The international community will fail to provide effective help during humanitarian emergencies unless aid charities and governments based in the world's poorest countries are given more resources to prevent disasters from developing in the first place, Oxfam has warned.

The charity said that while governments and aid agencies had improved the way they dealt with a crisis, political action often only followed media coverage and this meant that when help arrived at the scene of a disaster it was "too little, too late".

Television pictures could be crucial when it came to raising the profile of a disaster but it was often difficult for aid organisations to generate media interest in a looming crisis.

More resources, such as medicines and food stores, need to be placed closer to potential emergency zones over time, while training is also required so those on the ground when a disaster happens can respond effectively in the immediate aftermath, Oxfam said in a new report called Crises in a New World Order.

Following an earthquake in 2009, relief reached the people of Padang in Sumatra much quicker than it otherwise would have after Oxfam worked with local charities to build up stores of essential equipment and food.

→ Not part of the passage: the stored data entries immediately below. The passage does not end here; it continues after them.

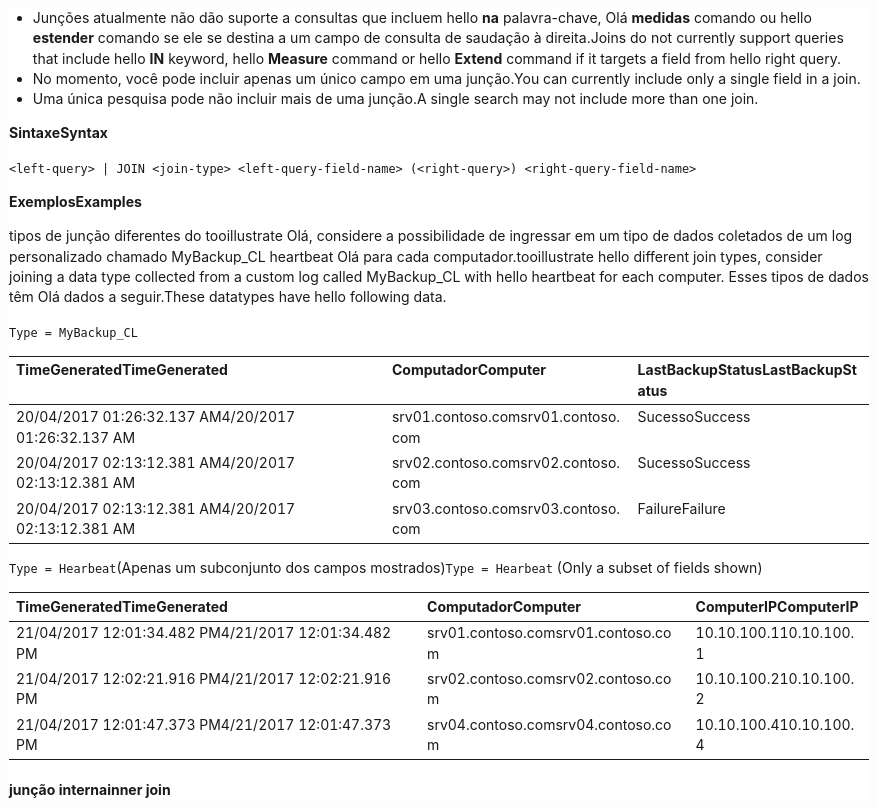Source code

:
- <span data-ttu-id="ff849-366">Junções atualmente não dão suporte a consultas que incluem hello **na** palavra-chave, Olá **medidas** comando ou hello **estender** comando se ele se destina a um campo de consulta de saudação à direita.</span><span class="sxs-lookup"><span data-stu-id="ff849-366">Joins do not currently support queries that include hello **IN** keyword, hello **Measure** command or hello **Extend** command if it targets a field from hello right query.</span></span>
- <span data-ttu-id="ff849-367">No momento, você pode incluir apenas um único campo em uma junção.</span><span class="sxs-lookup"><span data-stu-id="ff849-367">You can currently include only a single field in a join.</span></span>
- <span data-ttu-id="ff849-368">Uma única pesquisa pode não incluir mais de uma junção.</span><span class="sxs-lookup"><span data-stu-id="ff849-368">A single search may not include more than one join.</span></span>

<span data-ttu-id="ff849-369">**Sintaxe**</span><span class="sxs-lookup"><span data-stu-id="ff849-369">**Syntax**</span></span>

```
<left-query> | JOIN <join-type> <left-query-field-name> (<right-query>) <right-query-field-name>
```

<span data-ttu-id="ff849-370">**Exemplos**</span><span class="sxs-lookup"><span data-stu-id="ff849-370">**Examples**</span></span>

<span data-ttu-id="ff849-371">tipos de junção diferentes do tooillustrate Olá, considere a possibilidade de ingressar em um tipo de dados coletados de um log personalizado chamado MyBackup_CL heartbeat Olá para cada computador.</span><span class="sxs-lookup"><span data-stu-id="ff849-371">tooillustrate hello different join types, consider joining a data type collected from a custom log called MyBackup_CL with hello heartbeat for each computer.</span></span>  <span data-ttu-id="ff849-372">Esses tipos de dados têm Olá dados a seguir.</span><span class="sxs-lookup"><span data-stu-id="ff849-372">These datatypes have hello following data.</span></span>

`Type = MyBackup_CL`

| <span data-ttu-id="ff849-373">TimeGenerated</span><span class="sxs-lookup"><span data-stu-id="ff849-373">TimeGenerated</span></span> | <span data-ttu-id="ff849-374">Computador</span><span class="sxs-lookup"><span data-stu-id="ff849-374">Computer</span></span> | <span data-ttu-id="ff849-375">LastBackupStatus</span><span class="sxs-lookup"><span data-stu-id="ff849-375">LastBackupStatus</span></span> |
|:---|:---|:---|
| <span data-ttu-id="ff849-376">20/04/2017 01:26:32.137 AM</span><span class="sxs-lookup"><span data-stu-id="ff849-376">4/20/2017 01:26:32.137 AM</span></span> | <span data-ttu-id="ff849-377">srv01.contoso.com</span><span class="sxs-lookup"><span data-stu-id="ff849-377">srv01.contoso.com</span></span> | <span data-ttu-id="ff849-378">Sucesso</span><span class="sxs-lookup"><span data-stu-id="ff849-378">Success</span></span> |
| <span data-ttu-id="ff849-379">20/04/2017 02:13:12.381 AM</span><span class="sxs-lookup"><span data-stu-id="ff849-379">4/20/2017 02:13:12.381 AM</span></span> | <span data-ttu-id="ff849-380">srv02.contoso.com</span><span class="sxs-lookup"><span data-stu-id="ff849-380">srv02.contoso.com</span></span> | <span data-ttu-id="ff849-381">Sucesso</span><span class="sxs-lookup"><span data-stu-id="ff849-381">Success</span></span> |
| <span data-ttu-id="ff849-382">20/04/2017 02:13:12.381 AM</span><span class="sxs-lookup"><span data-stu-id="ff849-382">4/20/2017 02:13:12.381 AM</span></span> | <span data-ttu-id="ff849-383">srv03.contoso.com</span><span class="sxs-lookup"><span data-stu-id="ff849-383">srv03.contoso.com</span></span> | <span data-ttu-id="ff849-384">Failure</span><span class="sxs-lookup"><span data-stu-id="ff849-384">Failure</span></span> |

<span data-ttu-id="ff849-385">`Type = Hearbeat`(Apenas um subconjunto dos campos mostrados)</span><span class="sxs-lookup"><span data-stu-id="ff849-385">`Type = Hearbeat` (Only a subset of fields shown)</span></span>

| <span data-ttu-id="ff849-386">TimeGenerated</span><span class="sxs-lookup"><span data-stu-id="ff849-386">TimeGenerated</span></span> | <span data-ttu-id="ff849-387">Computador</span><span class="sxs-lookup"><span data-stu-id="ff849-387">Computer</span></span> | <span data-ttu-id="ff849-388">ComputerIP</span><span class="sxs-lookup"><span data-stu-id="ff849-388">ComputerIP</span></span> |
|:---|:---|:---|
| <span data-ttu-id="ff849-389">21/04/2017 12:01:34.482 PM</span><span class="sxs-lookup"><span data-stu-id="ff849-389">4/21/2017 12:01:34.482 PM</span></span> | <span data-ttu-id="ff849-390">srv01.contoso.com</span><span class="sxs-lookup"><span data-stu-id="ff849-390">srv01.contoso.com</span></span> | <span data-ttu-id="ff849-391">10.10.100.1</span><span class="sxs-lookup"><span data-stu-id="ff849-391">10.10.100.1</span></span> |
| <span data-ttu-id="ff849-392">21/04/2017 12:02:21.916 PM</span><span class="sxs-lookup"><span data-stu-id="ff849-392">4/21/2017 12:02:21.916 PM</span></span> | <span data-ttu-id="ff849-393">srv02.contoso.com</span><span class="sxs-lookup"><span data-stu-id="ff849-393">srv02.contoso.com</span></span> | <span data-ttu-id="ff849-394">10.10.100.2</span><span class="sxs-lookup"><span data-stu-id="ff849-394">10.10.100.2</span></span> |
| <span data-ttu-id="ff849-395">21/04/2017 12:01:47.373 PM</span><span class="sxs-lookup"><span data-stu-id="ff849-395">4/21/2017 12:01:47.373 PM</span></span> | <span data-ttu-id="ff849-396">srv04.contoso.com</span><span class="sxs-lookup"><span data-stu-id="ff849-396">srv04.contoso.com</span></span> | <span data-ttu-id="ff849-397">10.10.100.4</span><span class="sxs-lookup"><span data-stu-id="ff849-397">10.10.100.4</span></span> |

#### <a name="inner-join"></a><span data-ttu-id="ff849-398">junção interna</span><span class="sxs-lookup"><span data-stu-id="ff849-398">inner join</span></span>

With some of the world's poorest countries experiencing increasingly severe weather such as cyclones and torrential rain, and the international community unable to resolve long-running conflicts, the likelihood of humanitarian disasters is increasing, the charity said.

Jane Cocking, Oxfam's humanitarian director, said: "Coping with the expected strains on the humanitarian system will mean a shift from global to local.

"We are already seeing the centre of humanitarian action moving away from the Western world to the local and the national but this move needs to accelerate. International aid agencies cannot just pitch up, patch up and push-off, they also have to ensure that people and countries are better prepared to withstand future shocks.

"Having local organisations already on the ground primed to go will increase both the speed and the efficiency of the aid effort and ultimately will save more lives."

The report found it would cost less to prevent crises escalating and while many governments have developed policies to increase investment, there has been too little effective action.